[Questions to answer]
[a] Decide whether each statement agrees with the forum thread on alerting for new documents: (i) The poster considers the current setup the most efficient one. (ii) The poster suggests filter-caching both the user query and the new document query. (iii) The reply asks how the NEWDOCUMENT part is created. For each, answer yes or no and quote the words from the thread that decide it.
[b] Return the passage of the forum thread on alerting for new documents between "2. When running" and "repeated multiple times.", inclusive, copied without any change.
[c] Answer these questions about the forum thread on alerting for new documents:
(i) What date and time does the reply give for the original message?
(ii) How many questions does the poster say there are?
(iii) What is every new document checked against?

Start of Reading passage

Alerting based on new docs based on saved users queries

Hello,
We have a system where we check every new document that comes in
against a large number of saved users queries. We do this, now, by
running the <USER_QUERY> AND . It isn't the most
efficient setup, since for every doc, we need to run every saved user
query.

So, I there are two questions:

  1. Within ES, is there a different approach that could be taken to
    streamline?
  2. When running the USER_QUERY AND NEWDOC query, what kind of caching
    makes the most sense? From my limited understanding, I think it'd make
    sense to filtercache both the USERQUERY and the NEWDOC query, since
    both of these should get repeated multiple times.

Thanks!
Paul

Hey,

On Thu, Nov 4, 2010 at 5:36 PM, Paul ppearcy@gmail.com wrote:

Hello,
We have a system where we check every new document that comes in
against a large number of saved users queries. We do this, now, by
running the <USER_QUERY> AND . It isn't the most
efficient setup, since for every doc, we need to run every saved user
query.

What is exactly the NEWDOCUMENT part? How do you create it?

So, I there are two questions:

  1. Within ES, is there a different approach that could be taken to
    streamline?

End of Reading passage
Start of Recorded information

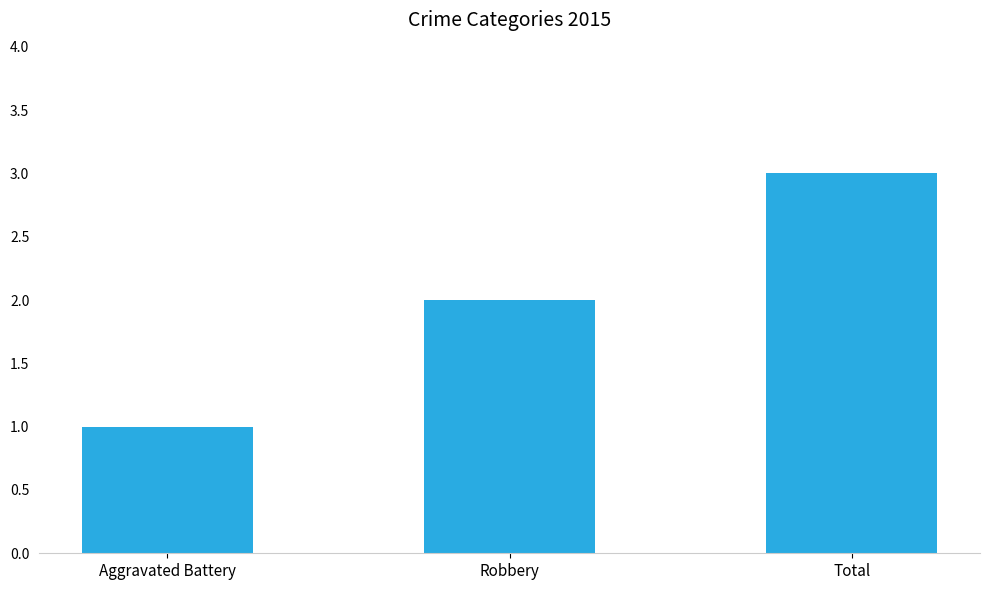

True or false: the data shows 2 at Total.

False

End of Recorded information

[Answers by task]
[a]
(i) No: "It isn't the most efficient setup"
(ii) Yes: "I think it'd make sense to filtercache both the USERQUERY and the NEWDOC query"
(iii) Yes: "What is exactly the NEWDOCUMENT part? How do you create it?"

[b]
2. When running the USER_QUERY AND NEWDOC query, what kind of caching
    makes the most sense? From my limited understanding, I think it'd make
    sense to filtercache both the USERQUERY and the NEWDOC query, since
    both of these should get repeated multiple times.

[c]
(i) Thu, Nov 4, 2010 at 5:36 PM
(ii) Two
(iii) A large number of saved users queries